Ong Thida, Stuart-Killion Regan B, Daniel Brian M, Presnell Laura B, Zhuo Hanjing, Matthay Michael A, Liu Kathleen D
Division of Pediatric Pulmonary Medicine, University of California, San Francisco Children's Hospital, San Francisco, California 94143-0632, USA.
Pediatr Pulmonol. 2009 May;44(5):457-63. doi: 10.1002/ppul.21009.
Children undergoing congenital heart surgery are at risk for prolonged mechanical ventilation and length of hospital stay. We investigated the prognostic value of pulmonary dead space fraction as a non-invasive, physiologic marker in this population. In a prospective, cross-sectional study, we measured pulmonary dead space fraction in 52 intubated, pediatric patients within 24 hr postoperative from congenital heart surgery. Measurements were obtained with a bedside, non-invasive cardiac output (NICO) monitor (Respironics Novametrix, Inc., Wallingford, CT). Median pulmonary dead space fraction was 0.46 (25-75% IQR 0.34-0.55). Pulmonary dead space fraction significantly correlated with duration of mechanical ventilation and length of hospital stay in the entire cohort (r(s) = 0.51, P = 0.0002; r(s) = 0.51, P = 0.0002) and in the subset of patients without residual intracardiac shunting (r(s) = 0.45, P = 0.008; r(s) = 0.49, P = 0.004). In a multivariable logistic regression model, pulmonary dead space fraction remained an independent predictor for prolonged mechanical ventilation in the presence of cardiopulmonary bypass time and ratio of the partial pressure of arterial oxygen to the fraction of inspired oxygen (OR 2.2; 95% CI 1.14-4.38; P = 0.02). The area under the receiver operator characteristic curve for this model was 0.91. Elevated pulmonary dead space fraction is associated with prolonged mechanical ventilation and hospital stay in pediatric patients who undergo surgery for congenital heart disease and has additive predictive value in identifying those at risk for longer duration of mechanical ventilation.
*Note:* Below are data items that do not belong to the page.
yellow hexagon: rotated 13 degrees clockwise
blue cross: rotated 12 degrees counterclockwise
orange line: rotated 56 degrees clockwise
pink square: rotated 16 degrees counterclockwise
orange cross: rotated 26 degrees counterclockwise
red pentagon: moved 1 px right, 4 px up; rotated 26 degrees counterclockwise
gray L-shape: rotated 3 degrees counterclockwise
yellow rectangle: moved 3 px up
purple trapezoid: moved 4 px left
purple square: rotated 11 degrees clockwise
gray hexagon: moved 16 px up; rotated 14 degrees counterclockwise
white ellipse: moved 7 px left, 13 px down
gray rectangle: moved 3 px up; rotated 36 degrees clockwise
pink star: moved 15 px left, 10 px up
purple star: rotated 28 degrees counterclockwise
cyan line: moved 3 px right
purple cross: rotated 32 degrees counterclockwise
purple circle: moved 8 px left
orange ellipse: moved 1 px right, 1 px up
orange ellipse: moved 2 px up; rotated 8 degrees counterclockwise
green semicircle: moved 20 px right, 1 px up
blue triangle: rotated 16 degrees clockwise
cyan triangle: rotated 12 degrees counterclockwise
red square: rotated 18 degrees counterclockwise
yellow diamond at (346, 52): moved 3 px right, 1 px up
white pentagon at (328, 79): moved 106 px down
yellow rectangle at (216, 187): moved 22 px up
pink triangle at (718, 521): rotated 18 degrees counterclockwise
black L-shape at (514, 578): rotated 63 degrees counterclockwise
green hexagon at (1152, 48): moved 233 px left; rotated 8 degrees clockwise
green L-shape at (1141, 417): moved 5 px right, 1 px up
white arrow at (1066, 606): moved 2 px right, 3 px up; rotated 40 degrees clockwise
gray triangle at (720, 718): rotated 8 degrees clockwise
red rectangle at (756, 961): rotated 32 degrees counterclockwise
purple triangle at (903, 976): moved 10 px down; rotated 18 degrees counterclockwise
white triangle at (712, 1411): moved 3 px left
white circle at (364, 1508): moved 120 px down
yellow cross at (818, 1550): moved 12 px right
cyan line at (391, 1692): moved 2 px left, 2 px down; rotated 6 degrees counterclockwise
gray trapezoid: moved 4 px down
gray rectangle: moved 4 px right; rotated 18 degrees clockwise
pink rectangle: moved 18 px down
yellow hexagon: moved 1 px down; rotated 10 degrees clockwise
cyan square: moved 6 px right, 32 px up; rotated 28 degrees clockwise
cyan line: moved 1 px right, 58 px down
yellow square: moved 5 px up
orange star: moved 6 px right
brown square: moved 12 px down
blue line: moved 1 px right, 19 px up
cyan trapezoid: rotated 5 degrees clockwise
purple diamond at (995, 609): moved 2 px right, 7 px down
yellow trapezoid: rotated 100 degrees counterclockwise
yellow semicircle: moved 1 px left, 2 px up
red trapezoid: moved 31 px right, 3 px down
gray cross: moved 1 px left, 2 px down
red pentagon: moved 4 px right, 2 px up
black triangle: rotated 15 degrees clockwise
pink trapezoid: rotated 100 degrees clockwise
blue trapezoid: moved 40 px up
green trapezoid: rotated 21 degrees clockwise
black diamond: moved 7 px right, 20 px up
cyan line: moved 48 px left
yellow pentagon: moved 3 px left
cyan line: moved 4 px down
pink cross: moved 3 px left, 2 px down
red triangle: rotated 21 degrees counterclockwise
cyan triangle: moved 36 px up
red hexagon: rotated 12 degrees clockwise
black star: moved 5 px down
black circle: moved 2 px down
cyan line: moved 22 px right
Pulmonary dead space may be a useful prognostic tool for clinicians in patients who undergo congenital heart surgery.
接受先天性心脏手术的儿童有机械通气时间延长和住院时间延长的风险。我们研究了肺死腔分数作为该人群非侵入性生理标志物的预后价值。在一项前瞻性横断面研究中,我们在52例先天性心脏手术后24小时内接受插管的儿科患者中测量了肺死腔分数。使用床边非侵入性心输出量(NICO)监测仪(Respironics Novametrix公司,康涅狄格州沃灵福德)进行测量。肺死腔分数中位数为0.46(四分位间距25 - 75%为0.34 - 0.55)。在整个队列中,肺死腔分数与机械通气时间和住院时间显著相关(斯皮尔曼相关系数r(s)=0.51,P = 0.0002;r(s)=0.51,P = 0.0002),在无残余心内分流的患者亚组中也是如此(r(s)=0.45,P = 0.008;r(s)=0.49,P = 0.004)。在多变量逻辑回归模型中,在存在体外循环时间和动脉血氧分压与吸入氧分数之比的情况下,肺死腔分数仍然是机械通气时间延长的独立预测因素(比值比2.2;95%置信区间1.14 - 4.38;P = 0.02)。该模型的受试者工作特征曲线下面积为0.91。肺死腔分数升高与接受先天性心脏病手术的儿科患者机械通气时间延长和住院时间延长相关,并且在识别机械通气时间较长风险患者方面具有附加预测价值。肺死腔可能是先天性心脏手术患者临床医生有用的预后工具。